*EXTRACTED RECORDS*
·····

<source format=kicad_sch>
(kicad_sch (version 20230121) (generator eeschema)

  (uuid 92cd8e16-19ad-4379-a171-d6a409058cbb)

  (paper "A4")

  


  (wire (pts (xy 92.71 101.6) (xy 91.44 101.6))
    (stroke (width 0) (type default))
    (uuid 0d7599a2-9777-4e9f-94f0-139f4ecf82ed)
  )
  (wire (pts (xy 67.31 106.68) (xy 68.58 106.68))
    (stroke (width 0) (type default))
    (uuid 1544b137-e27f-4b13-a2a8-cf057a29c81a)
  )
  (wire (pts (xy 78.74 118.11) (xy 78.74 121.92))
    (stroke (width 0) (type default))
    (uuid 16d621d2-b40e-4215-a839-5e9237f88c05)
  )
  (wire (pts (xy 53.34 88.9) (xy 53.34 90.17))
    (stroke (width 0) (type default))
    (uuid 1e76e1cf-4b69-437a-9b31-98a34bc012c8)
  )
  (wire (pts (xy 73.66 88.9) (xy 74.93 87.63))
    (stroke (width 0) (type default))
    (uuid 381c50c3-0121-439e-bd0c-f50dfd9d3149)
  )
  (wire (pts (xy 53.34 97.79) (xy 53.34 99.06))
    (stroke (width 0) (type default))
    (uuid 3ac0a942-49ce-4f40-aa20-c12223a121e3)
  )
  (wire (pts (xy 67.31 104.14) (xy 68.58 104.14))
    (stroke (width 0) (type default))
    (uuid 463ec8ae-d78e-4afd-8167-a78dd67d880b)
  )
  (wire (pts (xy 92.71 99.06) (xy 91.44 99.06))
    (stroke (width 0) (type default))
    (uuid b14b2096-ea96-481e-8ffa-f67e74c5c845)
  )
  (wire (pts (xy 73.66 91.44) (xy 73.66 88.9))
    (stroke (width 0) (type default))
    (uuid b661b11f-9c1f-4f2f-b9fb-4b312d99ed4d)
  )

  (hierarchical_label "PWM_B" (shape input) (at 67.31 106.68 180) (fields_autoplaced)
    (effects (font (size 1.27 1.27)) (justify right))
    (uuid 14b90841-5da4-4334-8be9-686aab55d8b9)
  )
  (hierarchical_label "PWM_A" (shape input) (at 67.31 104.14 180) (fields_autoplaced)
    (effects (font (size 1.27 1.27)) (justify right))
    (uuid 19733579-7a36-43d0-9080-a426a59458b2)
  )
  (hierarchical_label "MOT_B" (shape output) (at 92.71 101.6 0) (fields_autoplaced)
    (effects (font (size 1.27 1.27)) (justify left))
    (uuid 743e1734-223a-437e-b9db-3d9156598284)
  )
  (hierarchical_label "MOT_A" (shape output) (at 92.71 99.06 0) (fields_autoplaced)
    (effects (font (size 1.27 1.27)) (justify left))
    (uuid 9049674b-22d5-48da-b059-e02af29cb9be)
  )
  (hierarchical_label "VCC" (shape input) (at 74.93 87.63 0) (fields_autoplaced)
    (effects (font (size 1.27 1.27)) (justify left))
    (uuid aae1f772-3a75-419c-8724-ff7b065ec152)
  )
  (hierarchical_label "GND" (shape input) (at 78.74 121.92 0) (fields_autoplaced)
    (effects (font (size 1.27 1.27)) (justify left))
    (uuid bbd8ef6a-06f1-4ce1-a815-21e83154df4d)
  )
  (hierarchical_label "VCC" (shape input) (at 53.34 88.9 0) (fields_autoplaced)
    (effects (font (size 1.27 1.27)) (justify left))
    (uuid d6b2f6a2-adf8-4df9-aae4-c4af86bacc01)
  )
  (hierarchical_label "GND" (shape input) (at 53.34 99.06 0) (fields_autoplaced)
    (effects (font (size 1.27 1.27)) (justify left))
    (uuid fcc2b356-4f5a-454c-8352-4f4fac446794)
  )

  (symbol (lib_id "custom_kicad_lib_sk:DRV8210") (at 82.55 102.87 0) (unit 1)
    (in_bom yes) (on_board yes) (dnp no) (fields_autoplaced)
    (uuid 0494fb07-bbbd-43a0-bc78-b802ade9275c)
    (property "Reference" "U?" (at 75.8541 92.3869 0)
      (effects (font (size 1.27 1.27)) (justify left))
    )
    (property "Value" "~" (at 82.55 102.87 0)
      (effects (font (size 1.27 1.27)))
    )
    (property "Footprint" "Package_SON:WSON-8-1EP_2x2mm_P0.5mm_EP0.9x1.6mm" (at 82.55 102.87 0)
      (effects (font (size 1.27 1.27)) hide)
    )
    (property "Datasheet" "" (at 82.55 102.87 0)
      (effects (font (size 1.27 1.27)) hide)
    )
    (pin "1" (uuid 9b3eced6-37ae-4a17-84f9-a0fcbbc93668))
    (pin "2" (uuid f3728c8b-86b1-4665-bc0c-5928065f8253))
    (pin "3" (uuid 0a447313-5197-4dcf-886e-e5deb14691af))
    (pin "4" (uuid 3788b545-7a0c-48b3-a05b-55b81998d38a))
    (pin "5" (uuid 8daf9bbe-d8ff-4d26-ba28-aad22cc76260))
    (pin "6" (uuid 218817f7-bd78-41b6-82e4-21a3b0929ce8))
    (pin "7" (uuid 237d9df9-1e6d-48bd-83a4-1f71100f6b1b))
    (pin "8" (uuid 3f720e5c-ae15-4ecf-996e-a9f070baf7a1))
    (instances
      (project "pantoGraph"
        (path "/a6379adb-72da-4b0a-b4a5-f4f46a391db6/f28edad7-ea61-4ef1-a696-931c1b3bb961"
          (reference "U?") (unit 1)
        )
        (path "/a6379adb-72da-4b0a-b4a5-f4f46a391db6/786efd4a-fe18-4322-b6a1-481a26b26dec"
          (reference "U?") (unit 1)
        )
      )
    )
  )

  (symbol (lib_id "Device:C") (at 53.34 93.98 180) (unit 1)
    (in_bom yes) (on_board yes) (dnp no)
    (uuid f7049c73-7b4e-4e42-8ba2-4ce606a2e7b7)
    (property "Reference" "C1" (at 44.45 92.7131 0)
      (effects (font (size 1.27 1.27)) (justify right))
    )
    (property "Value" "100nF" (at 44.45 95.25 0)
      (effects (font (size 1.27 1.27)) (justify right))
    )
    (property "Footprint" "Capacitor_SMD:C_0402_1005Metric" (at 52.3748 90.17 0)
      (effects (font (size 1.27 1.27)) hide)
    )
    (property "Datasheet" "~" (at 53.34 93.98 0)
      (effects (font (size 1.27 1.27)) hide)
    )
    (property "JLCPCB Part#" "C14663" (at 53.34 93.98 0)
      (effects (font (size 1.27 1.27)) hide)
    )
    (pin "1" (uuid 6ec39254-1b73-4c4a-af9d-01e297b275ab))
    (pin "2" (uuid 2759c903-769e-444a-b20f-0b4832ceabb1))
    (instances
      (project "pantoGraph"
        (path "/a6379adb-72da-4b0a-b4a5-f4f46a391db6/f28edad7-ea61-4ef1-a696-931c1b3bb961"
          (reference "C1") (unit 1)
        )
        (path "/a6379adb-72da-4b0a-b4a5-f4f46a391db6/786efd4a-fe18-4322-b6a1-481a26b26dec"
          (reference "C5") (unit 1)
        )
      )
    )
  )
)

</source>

·····

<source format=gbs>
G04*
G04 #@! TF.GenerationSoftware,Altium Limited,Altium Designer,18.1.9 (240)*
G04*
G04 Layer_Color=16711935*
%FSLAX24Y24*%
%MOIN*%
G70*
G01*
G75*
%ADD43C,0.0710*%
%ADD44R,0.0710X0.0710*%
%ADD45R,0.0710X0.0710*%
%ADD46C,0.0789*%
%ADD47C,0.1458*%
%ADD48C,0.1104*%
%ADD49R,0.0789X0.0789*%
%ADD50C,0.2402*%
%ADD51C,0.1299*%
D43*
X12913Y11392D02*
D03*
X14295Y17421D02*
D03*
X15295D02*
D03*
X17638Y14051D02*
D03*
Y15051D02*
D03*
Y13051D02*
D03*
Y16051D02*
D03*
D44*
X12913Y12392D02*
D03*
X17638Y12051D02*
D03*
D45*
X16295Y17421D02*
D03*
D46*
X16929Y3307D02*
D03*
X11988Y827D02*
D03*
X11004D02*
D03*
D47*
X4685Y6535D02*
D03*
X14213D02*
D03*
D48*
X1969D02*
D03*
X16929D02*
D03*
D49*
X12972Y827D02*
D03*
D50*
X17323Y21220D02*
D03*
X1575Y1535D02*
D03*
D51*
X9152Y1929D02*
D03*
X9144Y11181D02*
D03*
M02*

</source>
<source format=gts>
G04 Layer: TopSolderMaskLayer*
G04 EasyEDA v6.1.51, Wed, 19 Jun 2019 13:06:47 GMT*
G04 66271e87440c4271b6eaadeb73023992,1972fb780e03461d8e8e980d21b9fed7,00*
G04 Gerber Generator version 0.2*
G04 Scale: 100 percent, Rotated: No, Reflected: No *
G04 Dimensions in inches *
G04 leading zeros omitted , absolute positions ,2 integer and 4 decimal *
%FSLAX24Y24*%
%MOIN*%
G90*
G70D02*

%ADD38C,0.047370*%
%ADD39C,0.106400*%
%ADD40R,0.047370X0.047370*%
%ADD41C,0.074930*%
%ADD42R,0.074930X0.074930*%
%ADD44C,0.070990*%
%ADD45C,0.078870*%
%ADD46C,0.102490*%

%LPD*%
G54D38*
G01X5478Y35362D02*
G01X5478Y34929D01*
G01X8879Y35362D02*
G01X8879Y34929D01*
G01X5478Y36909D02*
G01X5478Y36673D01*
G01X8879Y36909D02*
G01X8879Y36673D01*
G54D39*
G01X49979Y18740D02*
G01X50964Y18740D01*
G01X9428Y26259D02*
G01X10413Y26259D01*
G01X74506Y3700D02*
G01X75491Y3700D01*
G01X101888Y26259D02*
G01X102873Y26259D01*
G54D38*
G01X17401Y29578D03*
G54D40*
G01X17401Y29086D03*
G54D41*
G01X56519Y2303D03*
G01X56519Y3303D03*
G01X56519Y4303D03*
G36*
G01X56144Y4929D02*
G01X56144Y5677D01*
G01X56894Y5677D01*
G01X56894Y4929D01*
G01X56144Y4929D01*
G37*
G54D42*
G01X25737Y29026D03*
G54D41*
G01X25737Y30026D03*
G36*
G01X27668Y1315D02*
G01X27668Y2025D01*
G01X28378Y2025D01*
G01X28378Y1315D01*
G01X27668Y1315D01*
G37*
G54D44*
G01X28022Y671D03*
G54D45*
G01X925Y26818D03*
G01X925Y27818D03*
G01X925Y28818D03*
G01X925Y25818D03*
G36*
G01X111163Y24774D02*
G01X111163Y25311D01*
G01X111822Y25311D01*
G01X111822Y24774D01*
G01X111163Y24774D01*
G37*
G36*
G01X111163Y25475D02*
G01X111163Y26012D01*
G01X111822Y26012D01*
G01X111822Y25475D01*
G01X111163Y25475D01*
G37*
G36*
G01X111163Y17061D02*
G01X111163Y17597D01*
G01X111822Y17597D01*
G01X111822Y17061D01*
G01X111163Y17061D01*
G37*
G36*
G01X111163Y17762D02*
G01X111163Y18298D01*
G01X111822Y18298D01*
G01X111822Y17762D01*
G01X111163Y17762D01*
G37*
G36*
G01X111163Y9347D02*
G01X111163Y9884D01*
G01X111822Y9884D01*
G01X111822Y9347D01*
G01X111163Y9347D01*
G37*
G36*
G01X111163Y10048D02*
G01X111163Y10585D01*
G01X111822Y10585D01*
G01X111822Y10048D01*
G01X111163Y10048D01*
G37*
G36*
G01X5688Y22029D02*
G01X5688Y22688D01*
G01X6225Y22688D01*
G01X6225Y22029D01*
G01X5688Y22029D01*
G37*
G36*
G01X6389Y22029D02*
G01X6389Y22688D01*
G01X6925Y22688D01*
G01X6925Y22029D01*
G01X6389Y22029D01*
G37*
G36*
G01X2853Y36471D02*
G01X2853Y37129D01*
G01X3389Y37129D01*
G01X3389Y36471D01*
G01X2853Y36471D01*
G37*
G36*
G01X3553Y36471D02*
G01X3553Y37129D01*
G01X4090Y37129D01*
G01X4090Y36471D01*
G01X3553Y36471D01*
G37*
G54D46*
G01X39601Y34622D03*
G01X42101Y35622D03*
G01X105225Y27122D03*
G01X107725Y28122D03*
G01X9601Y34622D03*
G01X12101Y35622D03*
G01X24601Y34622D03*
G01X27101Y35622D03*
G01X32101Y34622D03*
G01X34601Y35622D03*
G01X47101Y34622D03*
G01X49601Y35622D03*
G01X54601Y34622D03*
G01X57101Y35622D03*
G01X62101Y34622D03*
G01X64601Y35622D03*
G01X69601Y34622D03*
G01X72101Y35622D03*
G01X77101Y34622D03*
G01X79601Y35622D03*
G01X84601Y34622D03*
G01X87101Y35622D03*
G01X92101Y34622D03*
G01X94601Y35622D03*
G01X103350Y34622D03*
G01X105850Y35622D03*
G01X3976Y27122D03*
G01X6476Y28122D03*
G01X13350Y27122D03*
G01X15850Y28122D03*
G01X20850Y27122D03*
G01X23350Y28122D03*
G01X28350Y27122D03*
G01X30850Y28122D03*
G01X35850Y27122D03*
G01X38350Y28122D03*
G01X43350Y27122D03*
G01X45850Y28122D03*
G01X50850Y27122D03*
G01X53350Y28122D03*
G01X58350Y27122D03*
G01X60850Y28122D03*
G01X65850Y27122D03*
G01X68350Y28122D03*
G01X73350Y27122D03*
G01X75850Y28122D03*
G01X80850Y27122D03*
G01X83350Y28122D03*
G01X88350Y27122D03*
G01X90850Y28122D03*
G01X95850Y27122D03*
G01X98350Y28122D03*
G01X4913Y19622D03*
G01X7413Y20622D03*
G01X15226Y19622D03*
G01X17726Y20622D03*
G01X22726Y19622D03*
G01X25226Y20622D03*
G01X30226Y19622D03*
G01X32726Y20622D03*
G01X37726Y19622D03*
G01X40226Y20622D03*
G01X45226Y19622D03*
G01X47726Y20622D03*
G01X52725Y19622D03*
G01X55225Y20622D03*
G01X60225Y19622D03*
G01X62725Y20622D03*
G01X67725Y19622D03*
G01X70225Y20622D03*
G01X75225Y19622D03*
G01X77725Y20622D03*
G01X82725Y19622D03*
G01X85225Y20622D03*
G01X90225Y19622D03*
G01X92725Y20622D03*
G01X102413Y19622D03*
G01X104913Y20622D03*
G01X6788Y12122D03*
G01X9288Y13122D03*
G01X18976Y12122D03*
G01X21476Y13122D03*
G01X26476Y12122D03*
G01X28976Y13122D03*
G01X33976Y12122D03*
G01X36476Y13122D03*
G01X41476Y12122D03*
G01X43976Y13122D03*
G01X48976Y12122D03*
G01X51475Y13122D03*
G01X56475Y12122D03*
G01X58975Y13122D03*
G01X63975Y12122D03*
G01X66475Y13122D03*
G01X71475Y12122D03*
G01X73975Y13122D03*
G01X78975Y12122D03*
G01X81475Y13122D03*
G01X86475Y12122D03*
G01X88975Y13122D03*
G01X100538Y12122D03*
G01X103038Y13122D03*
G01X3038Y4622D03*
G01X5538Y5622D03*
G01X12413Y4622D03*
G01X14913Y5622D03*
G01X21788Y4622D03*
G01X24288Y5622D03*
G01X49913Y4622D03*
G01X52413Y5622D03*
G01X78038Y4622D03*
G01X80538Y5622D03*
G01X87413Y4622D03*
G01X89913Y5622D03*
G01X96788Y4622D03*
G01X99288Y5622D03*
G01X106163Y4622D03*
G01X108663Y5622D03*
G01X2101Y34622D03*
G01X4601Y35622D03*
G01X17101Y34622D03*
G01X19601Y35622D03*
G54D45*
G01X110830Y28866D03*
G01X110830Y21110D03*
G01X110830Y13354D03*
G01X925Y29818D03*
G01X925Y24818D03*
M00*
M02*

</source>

·····

*EXERCISE BRIEF*
Return every line above where "shape" appears.

*SOLVED EXERCISE*
  (hierarchical_label "PWM_B" (shape input) (at 67.31 106.68 180) (fields_autoplaced)
  (hierarchical_label "PWM_A" (shape input) (at 67.31 104.14 180) (fields_autoplaced)
  (hierarchical_label "MOT_B" (shape output) (at 92.71 101.6 0) (fields_autoplaced)
  (hierarchical_label "MOT_A" (shape output) (at 92.71 99.06 0) (fields_autoplaced)
  (hierarchical_label "VCC" (shape input) (at 74.93 87.63 0) (fields_autoplaced)
  (hierarchical_label "GND" (shape input) (at 78.74 121.92 0) (fields_autoplaced)
  (hierarchical_label "VCC" (shape input) (at 53.34 88.9 0) (fields_autoplaced)
  (hierarchical_label "GND" (shape input) (at 53.34 99.06 0) (fields_autoplaced)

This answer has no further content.